Under § 7221 (b) of the CCPA companies are not required to offer a right to appeal unless they also deny the opt-out option. This “either-or” tradeoff undermines the consumer’s ability to challenge decisions made by opaque systems and leaves them vulnerable to automated errors or discrimination.
- Scope and Exceptions
The GDPR applies to any fully automated decision-making process that produces legal or similarly significant effects, such as affecting someone’s employment or creditworthiness. It casts a broad net, with few exceptions. The CCPA, in contrast, includes multiple carve-outs. For example, when the ADMT is used solely for training purposes, that does not result in decisions or profiling about the consumer, even though that still involves the processing of personal data.
Moreover, the GDPR treats sensitive data—like biometric or health information—with heightened protection and requires stronger justifications for its use. The CCPA’s current draft doesn’t clearly adopt such a layered approach. Explicitly extending opt-in consent to the processing of sensitive information would be a step in the right direction.
Why Alignment Matters
Many companies subject to the CCPA are also governed by the GDPR due to the global nature of digital commerce. Divergences between the two frameworks increase compliance costs and create regulatory uncertainty. When rules vary across jurisdictions, companies either over-comply (wasting resources) or under-comply (exposing themselves to enforcement, litigation, or reputational fallout). This kind of fragmentation can also weaken enforcement and make it harder for consumers to understand their rights across jurisdictions. Harmonizing standards, especially around consumer rights, would reduce this legal friction and benefit consumers through consistent protections.
Beyond inefficiency, the lack of alignment invites regulatory arbitrage: companies may exploit weaker rules in one jurisdiction to avoid accountability in another. This undermines trust in privacy protections and risks entrenching harmful practices (especially in high-stakes contexts like employment, credit, or healthcare.) Harmonizing standards around consumer rights, transparency, and risk mitigation could reduce legal friction and build public confidence in algorithmic systems.

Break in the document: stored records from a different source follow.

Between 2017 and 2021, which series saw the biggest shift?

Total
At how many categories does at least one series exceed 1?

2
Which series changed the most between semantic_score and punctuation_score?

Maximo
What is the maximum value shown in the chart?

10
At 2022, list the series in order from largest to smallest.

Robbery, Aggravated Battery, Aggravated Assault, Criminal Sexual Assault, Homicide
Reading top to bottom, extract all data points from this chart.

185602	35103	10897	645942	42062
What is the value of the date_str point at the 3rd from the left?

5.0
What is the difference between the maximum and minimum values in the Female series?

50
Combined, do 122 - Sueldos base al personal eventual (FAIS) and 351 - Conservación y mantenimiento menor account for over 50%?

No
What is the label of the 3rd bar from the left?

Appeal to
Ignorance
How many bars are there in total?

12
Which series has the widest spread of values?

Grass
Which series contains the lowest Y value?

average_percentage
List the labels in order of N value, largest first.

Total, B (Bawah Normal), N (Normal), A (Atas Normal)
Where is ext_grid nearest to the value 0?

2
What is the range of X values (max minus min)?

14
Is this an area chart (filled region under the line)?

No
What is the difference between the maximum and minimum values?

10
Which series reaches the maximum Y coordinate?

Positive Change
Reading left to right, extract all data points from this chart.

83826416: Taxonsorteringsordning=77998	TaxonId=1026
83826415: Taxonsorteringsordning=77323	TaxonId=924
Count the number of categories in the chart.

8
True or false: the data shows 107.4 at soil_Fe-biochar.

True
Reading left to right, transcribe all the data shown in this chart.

Recent enforcement in the EU shows how these protections work in practice. In SCHUFA (CJEU Case C-634/21), Europe’s highest court held that automated credit scores used to assess individuals’ eligibility for services qualified as automated decision-making under Article 22 of the GDPR. Because the scores significantly shaped contractual outcomes, the court found that individuals were entitled to safeguards such as explanation, human review, and the right to contest the decision. The case highlights how strong ADMT protections can meaningfully shape corporate behavior and clarify obligations even in complex, third-party scoring systems. Aligning with GDPR standards would allow U.S. companies to piggyback on existing compliance mechanisms. Many already have opt-in frameworks, human review procedures, and clear disclosures in place. Modifying the CCPA rules to reflect these expectations would reduce redundancy and promote efficiency.
Final Thoughts
California has long been a pioneer in privacy law, and its newest efforts to regulate automated decision-making technologies (ADMTs) continue that legacy. These proposed rules show a forward-thinking approach to addressing emerging risks, while keeping consumer empowerment and transparency at the forefront.
Rather than reinventing the wheel, California is thoughtfully building on global best practices—like those found in the GDPR—while tailoring them to the U.S. context. The current draft sets a strong foundation, and as the rulemaking process continues, there’s a unique opportunity to further refine and elevate these protections. With the CCPA’s momentum, California is well-positioned to shape the future of responsible AI governance—not just for the state, but for the nation.